Türkiye vatandaşlarının sığınma başvurusu sayısındaki artış, Türkiye’de yaşanan siyasi ve ekonomik krizlerle bağlantılı olarak görülüyor. Türkiye’de son yıllarda insan hakları ihlalleri, basın özgürlüğü kısıtlamaları, hukukun üstünlüğü sorunları, terörle mücadele bahanesiyle muhaliflere baskı, döviz kuru dalgalanmaları, enflasyon ve işsizlik gibi faktörler, pek çok Türk vatandaşını ülkeyi terk etmeye zorladı.
Fransa ise Türkiye vatandaşları için hem tarihi hem de kültürel bağları olan bir ülke olarak öne çıkıyor. Fransa’da yaklaşık 800 bin civarında Türkiye kökenli nüfus yaşıyor.

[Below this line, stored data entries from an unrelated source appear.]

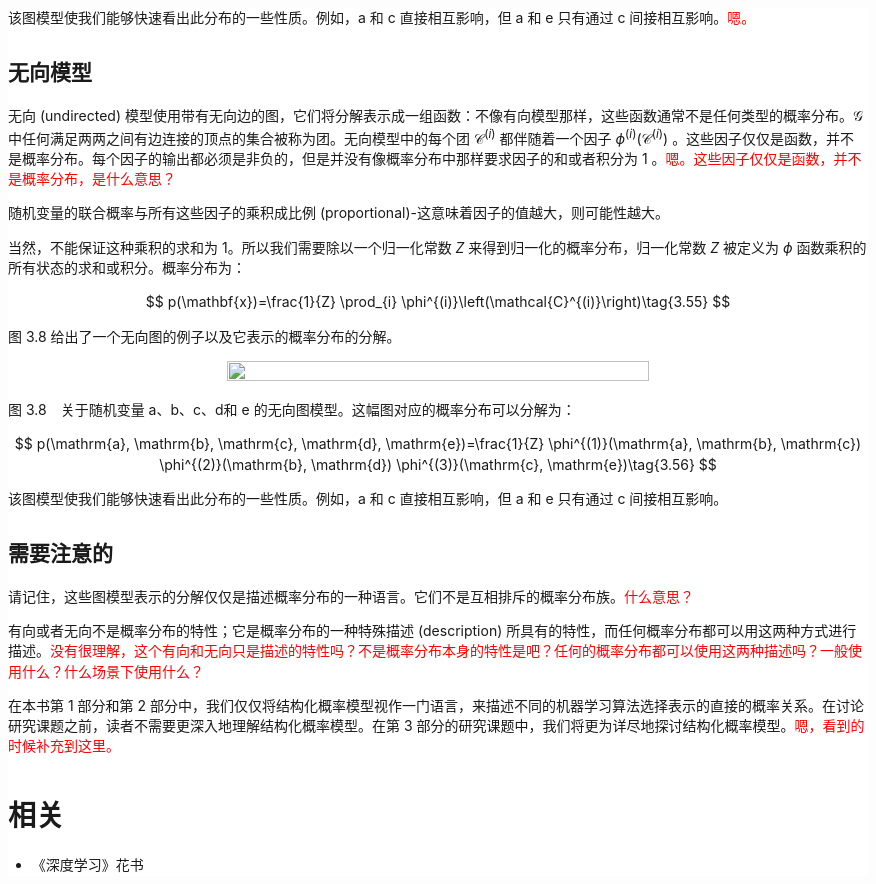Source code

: 该图模型使我们能够快速看出此分布的一些性质。例如，a 和 c 直接相互影响，但 a 和 e 只有通过 c 间接相互影响。<span style="color:red;">嗯。</span>


## 无向模型

无向 (undirected) 模型使用带有无向边的图，它们将分解表示成一组函数：不像有向模型那样，这些函数通常不是任何类型的概率分布。$\mathcal{G}$ 中任何满足两两之间有边连接的顶点的集合被称为团。无向模型中的每个团 $\mathcal{C}^{(i)}$ 都伴随着一个因子 $\phi^{(i)}\left(\mathcal{C}^{(i)}\right)$ 。这些因子仅仅是函数，并不是概率分布。每个因子的输出都必须是非负的，但是并没有像概率分布中那样要求因子的和或者积分为 $1$ 。<span style="color:red;">嗯。这些因子仅仅是函数，并不是概率分布，是什么意思？</span>


随机变量的联合概率与所有这些因子的乘积成比例 (proportional)-这意味着因子的值越大，则可能性越大。

当然，不能保证这种乘积的求和为 $1$。所以我们需要除以一个归一化常数 $Z$ 来得到归一化的概率分布，归一化常数 $Z$ 被定义为 $\phi$ 函数乘积的所有状态的求和或积分。概率分布为：

$$
p(\mathbf{x})=\frac{1}{Z} \prod_{i} \phi^{(i)}\left(\mathcal{C}^{(i)}\right)\tag{3.55}
$$

图 3.8 给出了一个无向图的例子以及它表示的概率分布的分解。

<p align="center">
    <img width="70%" height="70%" src="http://images.iterate.site/blog/image/20190515/puljz8SavLwS.png?imageslim">
</p>


图 3.8　关于随机变量 a、b、c、d和 e 的无向图模型。这幅图对应的概率分布可以分解为：


$$
p(\mathrm{a}, \mathrm{b}, \mathrm{c}, \mathrm{d}, \mathrm{e})=\frac{1}{Z} \phi^{(1)}(\mathrm{a}, \mathrm{b}, \mathrm{c}) \phi^{(2)}(\mathrm{b}, \mathrm{d}) \phi^{(3)}(\mathrm{c}, \mathrm{e})\tag{3.56}
$$

该图模型使我们能够快速看出此分布的一些性质。例如，$\mathrm{a}$ 和 $\mathrm{c}$ 直接相互影响，但 $\mathrm{a}$ 和 $\mathrm{e}$ 只有通过 $\mathrm{c}$ 间接相互影响。

## 需要注意的

请记住，这些图模型表示的分解仅仅是描述概率分布的一种语言。它们不是互相排斥的概率分布族。<span style="color:red;">什么意思？</span>

有向或者无向不是概率分布的特性；它是概率分布的一种特殊描述 (description) 所具有的特性，而任何概率分布都可以用这两种方式进行描述。<span style="color:red;">没有很理解，这个有向和无向只是描述的特性吗？不是概率分布本身的特性是吧？任何的概率分布都可以使用这两种描述吗？一般使用什么？什么场景下使用什么？</span>

在本书第 1 部分和第 2 部分中，我们仅仅将结构化概率模型视作一门语言，来描述不同的机器学习算法选择表示的直接的概率关系。在讨论研究课题之前，读者不需要更深入地理解结构化概率模型。在第 3 部分的研究课题中，我们将更为详尽地探讨结构化概率模型。<span style="color:red;">嗯，看到的时候补充到这里。</span>



# 相关

- 《深度学习》花书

Ayrıca Fransa, Avrupa Birliği’nin en büyük ekonomilerinden biri olması, sosyal güvenlik sistemi, eğitim imkanları ve demokratik değerleriyle de Türk vatandaşlarının tercih ettiği ülkeler arasında yer alıyor.
OFPRA’nın raporuna göre, Fransa’da sığınma başvurusu kabul oranı da 2023 yılında yüzde 33’e yükseldi. Bu oran, bir önceki yıl yüzde 29 idi. Buna göre, geçen yıl Fransa’ya sığınma başvurusu yapanların yaklaşık üçte biri sığınmacı statüsü kazandı. Sığınma başvurusu değerlendirme süresi de ortalama 5,2 aydan 4,2 aya indirildi.

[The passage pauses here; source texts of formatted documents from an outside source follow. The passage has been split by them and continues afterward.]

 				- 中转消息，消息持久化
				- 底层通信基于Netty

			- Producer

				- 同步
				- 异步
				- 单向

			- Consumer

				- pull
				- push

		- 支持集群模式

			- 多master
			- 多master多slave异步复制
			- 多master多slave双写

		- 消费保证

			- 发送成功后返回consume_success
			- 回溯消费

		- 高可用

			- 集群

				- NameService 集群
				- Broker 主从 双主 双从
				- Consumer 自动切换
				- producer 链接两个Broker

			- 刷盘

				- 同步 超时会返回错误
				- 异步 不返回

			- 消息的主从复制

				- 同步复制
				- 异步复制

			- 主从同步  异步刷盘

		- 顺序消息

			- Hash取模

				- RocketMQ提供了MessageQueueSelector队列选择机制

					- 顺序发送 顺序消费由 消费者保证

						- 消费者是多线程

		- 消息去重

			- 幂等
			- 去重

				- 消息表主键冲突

Fransa İçişleri Bakanlığı ise sığınma başvurusu işlemlerini hızlandırırken, başvurusu reddedilenlerin de vakit kaybetmeden sınır dışı edilmesi için çalışmalarını sürdürüyor. Fransa’da geçen yıl aşırı sağ partilerin desteğiyle kabul edilen bir yasa, kaçak göçmenlerle mücadelede önlemlerin artırılmasını öngörüyor. Bu yasa, sivil toplum örgütlerinin ve iktidar partisi içindeki bazı milletvekillerinin tepkisine neden olmuştu.